白い筋も大事な栄養!

外側の皮ごと食べれば、もっと栄養がある!?
ところで、ミカンの食べ方は、人それぞれのようである。ざっくりと3つに割って白い筋ごと食べる大胆な食べ方(これを「愛媛割」と言うとテレビでやっていた)、白い筋をご丁寧に取り除き、プルンとした橙の果実を1粒ずつ皮をむき食べるお嬢様式……。どちらが栄養摂取としては好ましいのか!?
さて、ミカンといえば、温州ミカン。ミカンの栽培が盛んだった中国温州の地名が、この名の由来と言われている。現在日本で売られている温州ミカンは日本で改良を重ねられた独特のもので日本の冬を代表する果物となっている。
温州ミカンの栄養的な特徴は、ビタミンCが豊富であること。ミカンには1つで約30mgのビタミンCが含まれるというから、3〜4個食べれば、成人のビタミンCの一日摂取量の目安(100mg)が補給できてしまう。ビタミンCには、免疫力アップ、抗酸化作用があるから、風邪の季節はしっかり補いたい。
しかも、それだけにあらず!
温州ミカンの色のもとで、体の中でビタミンAに変わるβ―クリプトキサンチンには抗酸化作用がある。他にも、フラボノイド、テルペノイドなどの抗酸化物質が含まれており、発ガン物質の活性化を阻害したり、活性化した発ガン物質を排泄する働きもあるといわれている。さらに、温州ミカンの袋には食物繊維のペクチンが豊富で、皮などにつく白い筋にはビタミンB群、ビタミンC、ビタミンPが含まれているのである。ビタミンPには毛細血管を強くして高血圧や脳出血を防止する働きがある。
そして、ミカンの皮には香りの成分のリモネンやテルピネンなどを主成分とする精油が含まれているので、ミカンの皮を風呂などに入れるとこの精油成分が溶け出し、血行を良くすると言われている。また漢方では、皮を干したものを「陳皮」と呼び、生薬として健胃剤、咳止め、去痰などに用いられる(陳皮は七味トウガラシにも含まれる)。

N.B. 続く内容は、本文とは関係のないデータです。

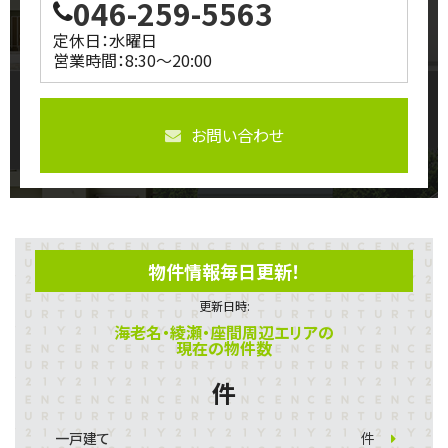
046-259-5563
定休日：水曜日
営業時間：8:30～20:00
お問い合わせ
物件情報毎日更新！
更新日時:
海老名・綾瀬・座間周辺エリアの
現在の物件数
件
一戸建て
件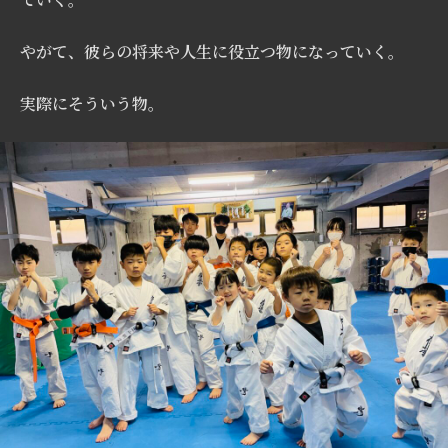
やがて、彼らの将来や人生に役立つ物になっていく。
実際にそういう物。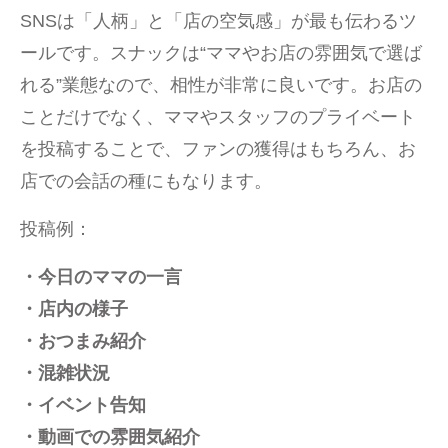
SNSは「人柄」と「店の空気感」が最も伝わるツ
ールです。スナックは“ママやお店の雰囲気で選ば
れる”業態なので、相性が非常に良いです。お店の
ことだけでなく、ママやスタッフのプライベート
を投稿することで、ファンの獲得はもちろん、お
店での会話の種にもなります。
投稿例：
・今日のママの一言
・店内の様子
・おつまみ紹介
・混雑状況
・イベント告知
・動画での雰囲気紹介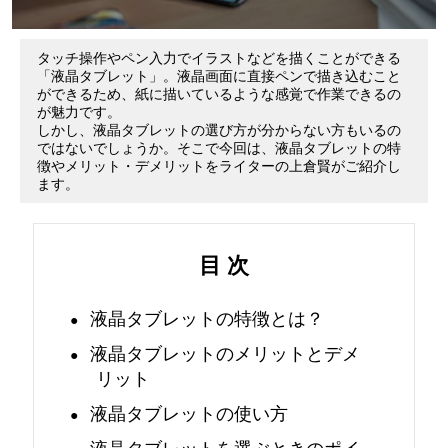
特
タッチ操作やペン入力でイラストなどを描くことができる
徴
「液晶タブレット」。液晶画面に直接ペンで描き込むこと
ができるため、紙に描いているような感覚で作業できるの
が魅力です。
・
しかし、液晶タブレットの選び方が分からない方もいるの
ではないでしょうか。そこで今回は、液晶タブレットの特
メ
徴やメリット・デメリットをライターの上倉賢がご紹介し
ます。
リ
ッ
目 次
ト
液晶タブレットの特徴とは？
・
液晶タブレットのメリットとデメ
リット
選
液晶タブレットの使い方
び
液晶タブレットを選ぶときのポイ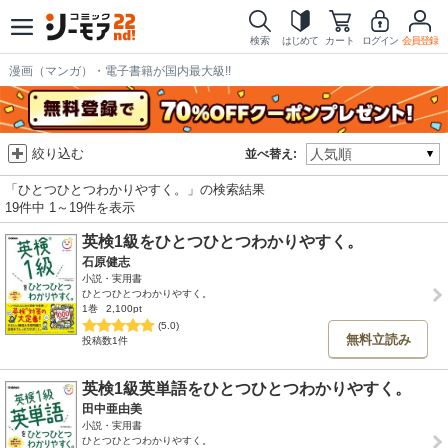
検索
はじめて
カート
ログイン
会員登録
漫画（マンガ）・電子書籍が国内最大級!!
絞り込む
並べ替え:
「ひとつひとつわかりやすく。」の検索結果
19件中 1～19件を表示
英検1級をひとつひとつわかりやすく。
石原健志
小説・実用書
ひとつひとつわかりやすく。
1巻
2,100pt
(5.0)
無料立読み
投稿数1件
英検1級英単語をひとつひとつわかりやすく。
田中亜由美
小説・実用書
ひとつひとつわかりやすく。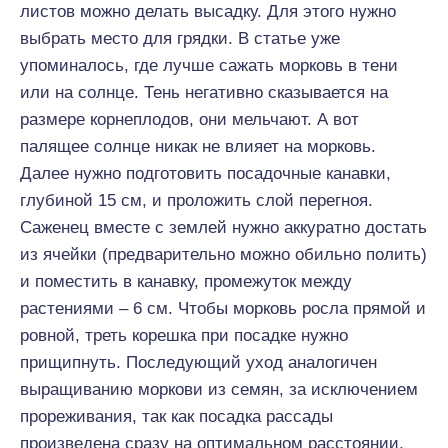
листов можно делать высадку. Для этого нужно
выбрать место для грядки. В статье уже
упоминалось, где лучше сажать морковь в тени
или на солнце. Тень негативно сказывается на
размере корнеплодов, они мельчают. А вот
палящее солнце никак не влияет на морковь.
Далее нужно подготовить посадочные канавки,
глубиной 15 см, и проложить слой перегноя.
Саженец вместе с землей нужно аккуратно достать
из ячейки (предварительно можно обильно полить)
и поместить в канавку, промежуток между
растениями – 6 см. Чтобы морковь росла прямой и
ровной, треть корешка при посадке нужно
прищипнуть. Последующий уход аналогичен
выращиванию моркови из семян, за исключением
прореживания, так как посадка рассады
произведена сразу на оптимальном расстоянии.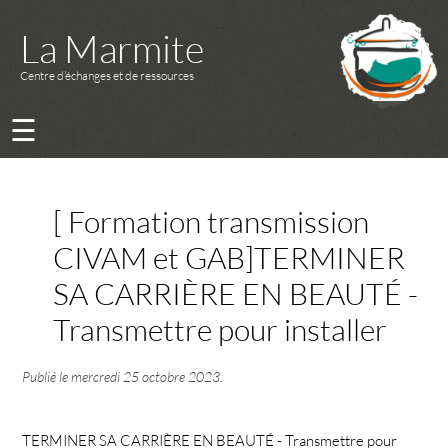
La Marmite
Centre d’échanges et de ressources
☰
[ Formation transmission
CIVAM et GAB]TERMINER
SA CARRIÈRE EN BEAUTÉ -
Transmettre pour installer
Publié le
mercredi 25 octobre 2023
.
TERMINER SA CARRIÈRE EN BEAUTÉ - Transmettre pour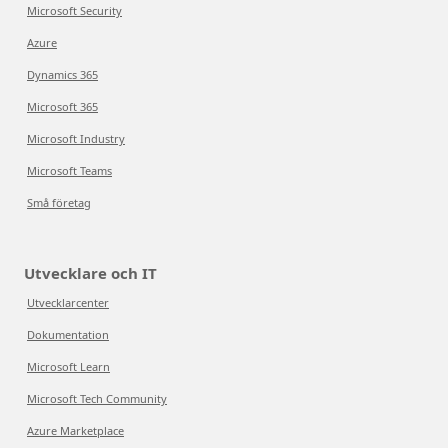
Microsoft Security
Azure
Dynamics 365
Microsoft 365
Microsoft Industry
Microsoft Teams
Små företag
Utvecklare och IT
Utvecklarcenter
Dokumentation
Microsoft Learn
Microsoft Tech Community
Azure Marketplace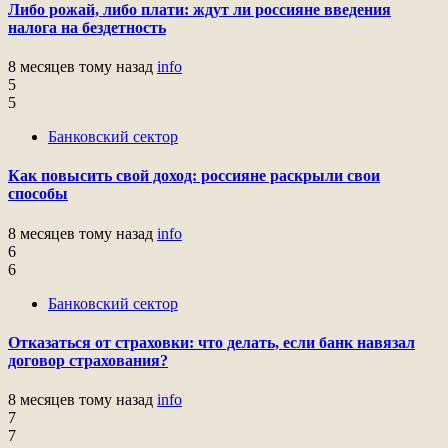
Либо рожай, либо плати: ждут ли россияне введения
налога на бездетность
8 месяцев тому назад
info
5
5
Банковский сектор
Как повысить свой доход: россияне раскрыли свои
способы
8 месяцев тому назад
info
6
6
Банковский сектор
Отказаться от страховки: что делать, если банк навязал
договор страхования?
8 месяцев тому назад
info
7
7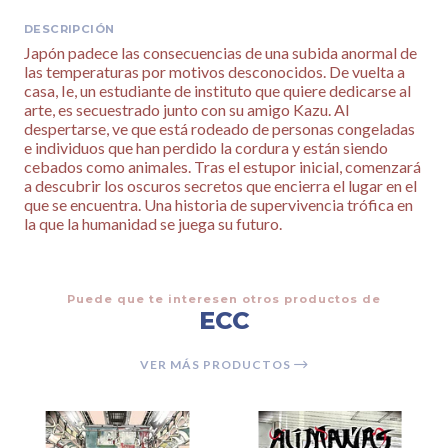
DESCRIPCIÓN
Japón padece las consecuencias de una subida anormal de
las temperaturas por motivos desconocidos. De vuelta a
casa, Ie, un estudiante de instituto que quiere dedicarse al
arte, es secuestrado junto con su amigo Kazu. Al
despertarse, ve que está rodeado de personas congeladas
e individuos que han perdido la cordura y están siendo
cebados como animales. Tras el estupor inicial, comenzará
a descubrir los oscuros secretos que encierra el lugar en el
que se encuentra. Una historia de supervivencia trófica en
la que la humanidad se juega su futuro.
Puede que te interesen otros productos de
ECC
VER MÁS PRODUCTOS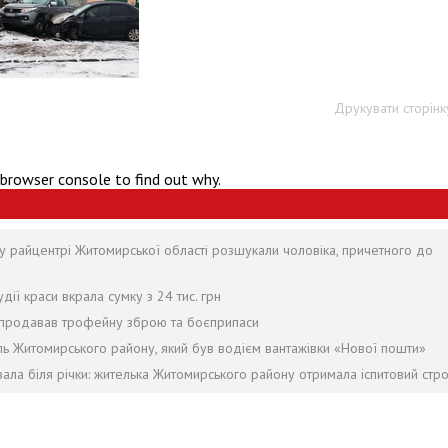
Друкувати сторінк
 browser console to find out why.
у райцентрі Житомирської області розшукали чоловіка, причетного до
дії краси вкрала сумку з 24 тис. грн
й продавав трофейну зброю та боєприпаси
ель Житомирського району, який був водієм вантажівки «Нової пошти»
ала біля річки: жителька Житомирського району отримала іспитовий стр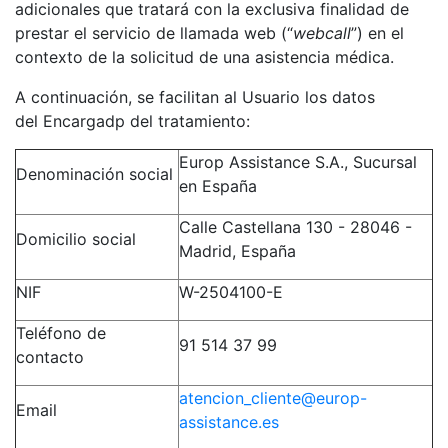
adicionales que
tratará con la exclusiva finalidad de
prestar el servicio de llamada web (“
webcall
”) en el
contexto de la solicitud de una asistencia médica.
A continuación, se facilitan al Usuario los datos
del
Encargadp del tratamiento
:
Europ Assistance S.A., Sucursal
Denominación social
en España
Calle Castellana 130 - 28046 -
Domicilio social
Madrid, España
NIF
W-2504100-E
Teléfono de
91 514 37 99
contacto
atencion_cliente@europ-
Email
assistance.es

と、ミカンはとてつもなく健康効果のある食べ物なのだ。言うまでもなく、ガブリと大胆に食べた方が栄養摂取として好ましい。といっても、皮ごと食べるのは無理があるので、せめて白筋くらいは取らずに食べたいもの。上品にお嬢様式などともったいない食べ方をせずに、たくましく食べて健康になろう!